Points of view

#REACTIVE – Colpi di boxe e colpi di fortuna

12.04.2018 | By Marco Mazzoni

Non saprei dire oggi, perché sono passati anni ormai da quando frequentavo assiduamente gallerie e inaugurazioni, ma la reattività vista come azione di risposta a una data situazione era ben rappresentata dai momenti di tensione che si venivano a verificare sovente quando si trovavano nella stessa stanza vari artisti e critici. Se poi queste situazioni erano complicate da un consumo smodato di alcol (spesso) una reattività marcata diventava immancabile.
Mi capitò durante la festa di un artista ( di cui a questo punto non farò mai e poi mai il nome) nel suo studio in zona garibaldi, di vedere colpi di boxe degni del miglior George Foreman.

Perché gli artisti, quelli più vecchi di me, erano ben consci di come la carriera in fin dei conti è anche fatta di colpi di fortuna, di casualità, che ti rendono la vita eccezionale, se questi momenti positivi capitano a te, ma rendono gli animi particolarmente ostili se la stessa fortuna capita ad altri, magari che conosci bene, magari che non stimi per niente dal punto di vista puramente artistico.

------

ANALISI DEL MATERIALE>
A – Trascriva dal brano il tratto che va da "Points of view" fino a "marcata diventava immancabile.".
B – Riassuma il brano in due frasi.

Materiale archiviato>
------

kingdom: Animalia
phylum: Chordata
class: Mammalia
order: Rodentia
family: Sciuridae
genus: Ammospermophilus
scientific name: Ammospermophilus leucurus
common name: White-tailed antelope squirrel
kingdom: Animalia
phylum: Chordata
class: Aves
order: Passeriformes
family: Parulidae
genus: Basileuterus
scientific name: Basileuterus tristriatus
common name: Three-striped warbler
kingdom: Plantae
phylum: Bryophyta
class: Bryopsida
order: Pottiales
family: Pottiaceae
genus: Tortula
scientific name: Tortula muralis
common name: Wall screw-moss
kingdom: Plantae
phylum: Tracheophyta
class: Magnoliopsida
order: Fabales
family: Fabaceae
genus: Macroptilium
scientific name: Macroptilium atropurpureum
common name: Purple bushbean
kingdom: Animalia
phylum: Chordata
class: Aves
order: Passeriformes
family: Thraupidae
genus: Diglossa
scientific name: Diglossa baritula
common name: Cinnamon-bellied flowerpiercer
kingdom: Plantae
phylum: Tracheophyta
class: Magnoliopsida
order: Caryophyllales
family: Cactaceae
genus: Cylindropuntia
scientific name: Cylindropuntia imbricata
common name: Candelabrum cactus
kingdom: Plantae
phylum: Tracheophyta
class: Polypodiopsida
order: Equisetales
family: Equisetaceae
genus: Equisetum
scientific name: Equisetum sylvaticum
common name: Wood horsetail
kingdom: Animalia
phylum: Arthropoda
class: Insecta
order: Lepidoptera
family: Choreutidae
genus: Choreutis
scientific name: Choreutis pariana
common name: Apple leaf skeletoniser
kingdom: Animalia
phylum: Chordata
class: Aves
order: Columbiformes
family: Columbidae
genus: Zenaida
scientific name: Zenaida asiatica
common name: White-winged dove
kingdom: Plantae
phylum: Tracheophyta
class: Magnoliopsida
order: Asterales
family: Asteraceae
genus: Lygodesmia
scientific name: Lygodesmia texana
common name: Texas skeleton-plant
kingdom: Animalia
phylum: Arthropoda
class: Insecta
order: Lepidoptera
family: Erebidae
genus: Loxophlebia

------

SOLUZIONI>
A –
Points of view

#REACTIVE – Colpi di boxe e colpi di fortuna

12.04.2018 | By Marco Mazzoni

Non saprei dire oggi, perché sono passati anni ormai da quando frequentavo assiduamente gallerie e inaugurazioni, ma la reattività vista come azione di risposta a una data situazione era ben rappresentata dai momenti di tensione che si venivano a verificare sovente quando si trovavano nella stessa stanza vari artisti e critici. Se poi queste situazioni erano complicate da un consumo smodato di alcol (spesso) una reattività marcata diventava immancabile.

B – Il brano ricorda che, ai tempi delle gallerie e delle inaugurazioni, la reattività si manifestava nelle frequenti tensioni tra artisti e critici riuniti nella stessa stanza, soprattutto in caso di consumo smodato di alcol, fino ai colpi di boxe visti durante la festa di un artista nel suo studio in zona Garibaldi. Gli artisti più anziani sapevano che la carriera è fatta anche di colpi di fortuna, che rendono la vita eccezionale a chi ne beneficia ma rendono gli animi ostili quando toccano ad altri, magari poco stimati dal punto di vista artistico.